Finding these little moments and seeing how they affect me … I feel I’m in a really privileged position to be able to look at these and, I hope, to have my colleagues become a little more comfortable being real. I don’t walk around with a camera all day in people’s faces, but I really want to hide people’s pain a little bit less, in my choreography as well, and try to make these dancers a little bit more human, even though ballet makes you able to hold yourself in ways that are almost super human…it’s a very interesting version of human life.

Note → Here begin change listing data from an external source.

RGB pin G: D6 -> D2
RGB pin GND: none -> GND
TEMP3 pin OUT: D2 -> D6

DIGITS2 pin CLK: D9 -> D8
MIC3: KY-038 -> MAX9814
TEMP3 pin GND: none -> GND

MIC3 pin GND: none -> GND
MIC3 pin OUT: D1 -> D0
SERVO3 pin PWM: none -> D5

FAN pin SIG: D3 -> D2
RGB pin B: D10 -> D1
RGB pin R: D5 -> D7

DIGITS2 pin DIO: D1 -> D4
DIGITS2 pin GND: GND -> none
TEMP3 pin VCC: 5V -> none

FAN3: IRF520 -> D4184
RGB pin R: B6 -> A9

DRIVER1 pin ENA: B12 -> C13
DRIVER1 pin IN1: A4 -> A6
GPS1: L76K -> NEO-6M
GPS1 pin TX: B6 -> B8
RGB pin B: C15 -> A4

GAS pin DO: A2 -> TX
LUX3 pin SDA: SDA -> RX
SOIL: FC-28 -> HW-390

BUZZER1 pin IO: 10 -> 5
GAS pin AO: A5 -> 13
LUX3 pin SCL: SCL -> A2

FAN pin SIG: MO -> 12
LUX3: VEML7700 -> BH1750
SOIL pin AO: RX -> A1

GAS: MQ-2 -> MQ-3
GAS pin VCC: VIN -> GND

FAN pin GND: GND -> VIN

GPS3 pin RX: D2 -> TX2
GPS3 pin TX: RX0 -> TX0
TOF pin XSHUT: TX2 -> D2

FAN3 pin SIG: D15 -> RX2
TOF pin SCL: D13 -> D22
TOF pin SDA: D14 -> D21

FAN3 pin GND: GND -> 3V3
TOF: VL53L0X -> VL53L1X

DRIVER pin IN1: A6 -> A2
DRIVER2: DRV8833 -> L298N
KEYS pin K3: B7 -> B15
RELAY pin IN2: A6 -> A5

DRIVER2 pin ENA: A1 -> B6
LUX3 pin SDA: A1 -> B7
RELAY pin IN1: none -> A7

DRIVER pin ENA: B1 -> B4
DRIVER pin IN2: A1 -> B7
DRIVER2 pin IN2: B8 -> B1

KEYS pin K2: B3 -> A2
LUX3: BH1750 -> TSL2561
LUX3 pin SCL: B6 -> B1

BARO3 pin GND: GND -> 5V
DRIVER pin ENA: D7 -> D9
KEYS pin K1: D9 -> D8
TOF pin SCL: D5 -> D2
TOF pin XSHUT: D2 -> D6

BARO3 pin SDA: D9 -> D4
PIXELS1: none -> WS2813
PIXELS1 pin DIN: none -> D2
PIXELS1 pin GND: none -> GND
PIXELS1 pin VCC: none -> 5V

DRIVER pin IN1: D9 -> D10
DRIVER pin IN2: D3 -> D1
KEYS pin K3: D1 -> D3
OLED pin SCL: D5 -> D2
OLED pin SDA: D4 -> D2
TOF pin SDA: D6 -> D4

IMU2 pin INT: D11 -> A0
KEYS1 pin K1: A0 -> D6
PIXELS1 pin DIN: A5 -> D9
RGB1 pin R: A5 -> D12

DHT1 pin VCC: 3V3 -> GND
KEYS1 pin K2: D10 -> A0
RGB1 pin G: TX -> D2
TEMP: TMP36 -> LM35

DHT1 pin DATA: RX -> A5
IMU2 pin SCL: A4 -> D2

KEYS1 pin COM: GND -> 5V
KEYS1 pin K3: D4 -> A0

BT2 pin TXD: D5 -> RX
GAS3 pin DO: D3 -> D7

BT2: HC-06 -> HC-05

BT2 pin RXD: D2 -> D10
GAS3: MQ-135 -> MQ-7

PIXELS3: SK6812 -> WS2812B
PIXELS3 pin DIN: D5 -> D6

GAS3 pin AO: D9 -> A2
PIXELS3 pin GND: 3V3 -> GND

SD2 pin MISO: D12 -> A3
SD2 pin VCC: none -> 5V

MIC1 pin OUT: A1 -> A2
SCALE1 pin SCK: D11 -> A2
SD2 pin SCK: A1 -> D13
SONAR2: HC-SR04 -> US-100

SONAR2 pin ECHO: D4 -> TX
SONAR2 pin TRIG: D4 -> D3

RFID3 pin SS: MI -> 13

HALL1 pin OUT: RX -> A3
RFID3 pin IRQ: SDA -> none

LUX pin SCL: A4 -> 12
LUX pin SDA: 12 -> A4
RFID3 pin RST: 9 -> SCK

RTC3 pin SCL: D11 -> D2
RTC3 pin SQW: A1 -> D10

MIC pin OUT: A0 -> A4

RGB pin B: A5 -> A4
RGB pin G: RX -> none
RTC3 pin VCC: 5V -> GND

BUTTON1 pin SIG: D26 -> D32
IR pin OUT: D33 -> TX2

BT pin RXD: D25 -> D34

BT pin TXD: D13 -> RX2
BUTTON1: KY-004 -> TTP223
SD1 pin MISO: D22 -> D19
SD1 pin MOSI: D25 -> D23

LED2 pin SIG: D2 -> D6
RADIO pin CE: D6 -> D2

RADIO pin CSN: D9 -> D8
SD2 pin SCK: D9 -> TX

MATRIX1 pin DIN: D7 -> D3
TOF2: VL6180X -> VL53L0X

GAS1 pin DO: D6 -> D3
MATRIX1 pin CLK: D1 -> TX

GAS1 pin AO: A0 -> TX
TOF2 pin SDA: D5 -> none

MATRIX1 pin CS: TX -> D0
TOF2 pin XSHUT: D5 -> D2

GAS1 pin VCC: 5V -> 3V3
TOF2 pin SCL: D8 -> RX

Troy Schumacher is a member of New York City Ballet, and Director of the Satellite Ballet and Collective, a collaborative, multi-discipline company. An Atlanta native, he began his dance training with tap, before discovering ballet, and pursuing a career as a ballet dancer. After training at both the School of American Ballet and Atlanta Ballet, Schumacher joined New York City Ballet in 2004. At NYCB Schumacher has performed principal roles in several ballets, including Balanchine’s Midsummer Night’s Dream, and Stars and Stripes as well as Jerome Robbins’ Interplay. His choreography forms an essential relationship with music and multimedia space: he selects highly individual dancers with inherent, unique movement qualities and creates dancer specific movement to advance the language of modern classical dance.